Open position
Applied AI Engineer
About Us
We build software that makes governance, risk, and compliance (GRC) approachable: turning dense regulatory frameworks and internal policy into something organizations can work with. AI is central to how we do that: surfacing the right information, making sense of complex documents, and keeping outputs trustworthy in a domain where accuracy matters.
We're a small team, early in the journey. The core architecture is in place and proving itself, but there's plenty left to shape. You'll have real ownership over both what you build and how it evolves. We're based in Stockholm and work hybrid.
Role Overview
This role owns the AI layer end-to-end: how LLMs are prompted, orchestrated, and evaluated, and how documents are ingested, understood, and retrieved. The core architecture is in place and proving itself; there's real influence over where it goes next.

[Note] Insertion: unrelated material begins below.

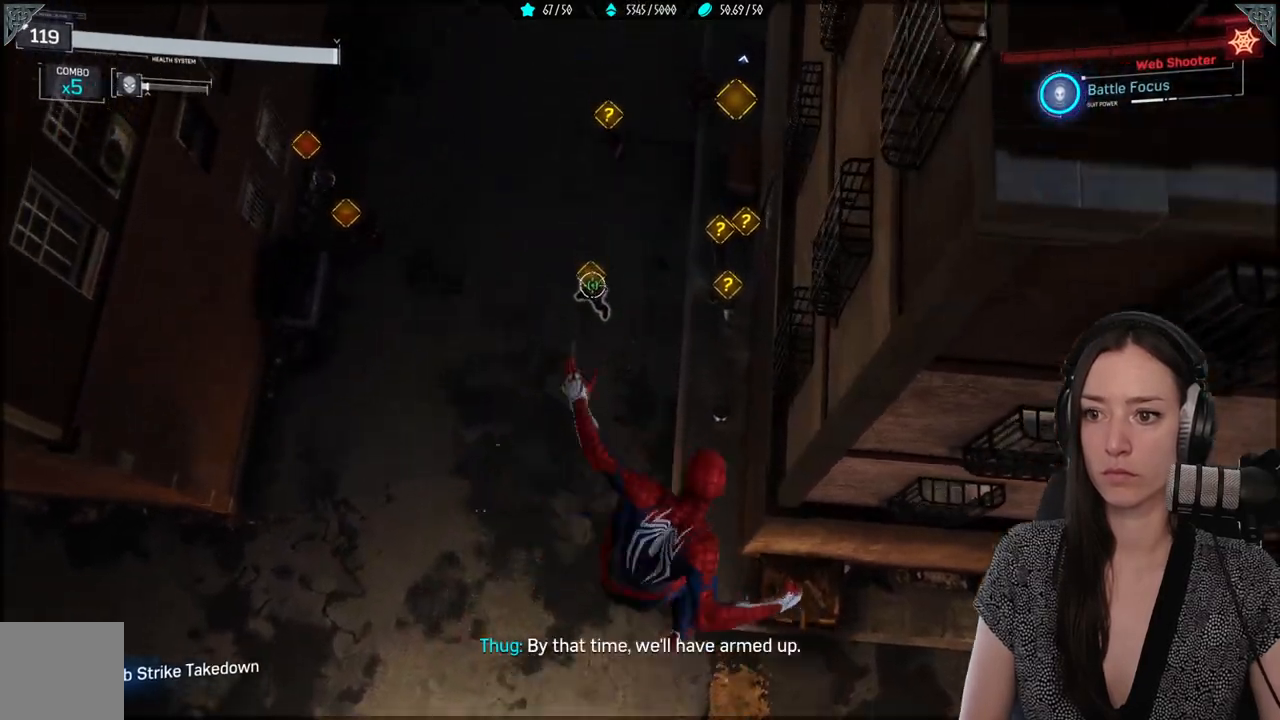
{"buttons": [], "left_stick": "center", "right_stick": "center", "events": [[267, "left_stick", "center"], [300, "X", "up"]]}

We're looking for a strong mid-level to senior engineer who has built LLM-powered systems that real users depend on (not just prototypes) and who wants meaningful ownership from early on. You'll work closely with the backend team. You don't need a background in GRC, but you need to be genuinely curious about the problem.
What You'll Work On
- Owning LLM prompt design, orchestration, and evaluation across our Azure AI Foundry deployments (Claude and GPT family): questioning what exists, improving what matters, proposing what's next
- Driving retrieval quality across the full RAG pipeline: chunking, embedding, indexing (Milvus / HNSW), and re-ranking, with eval sets that prove a change is an improvement, not just a variation
- Building the eval and safety layer: hallucination detection, citation faithfulness, contradiction detection, and regression suites in CI — in a regulated domain, evaluation is a first-class engineering concern
- Extending and hardening the Celery-based document processing pipeline (extraction → graph): improving reliability, observability, and cost efficiency
- Shipping to production via AKS and Terraform, instrumenting what you build, and staying accountable after launch
- Challenging the architecture and ways of working when you see a better approach, and making the case
What We're Looking For
- 5+ years of software engineering experience, with at least 2 years building LLM-powered systems in production
- Strong Python; comfort in a typed, tested codebase (we use mypy --strict, ruff, and pytest)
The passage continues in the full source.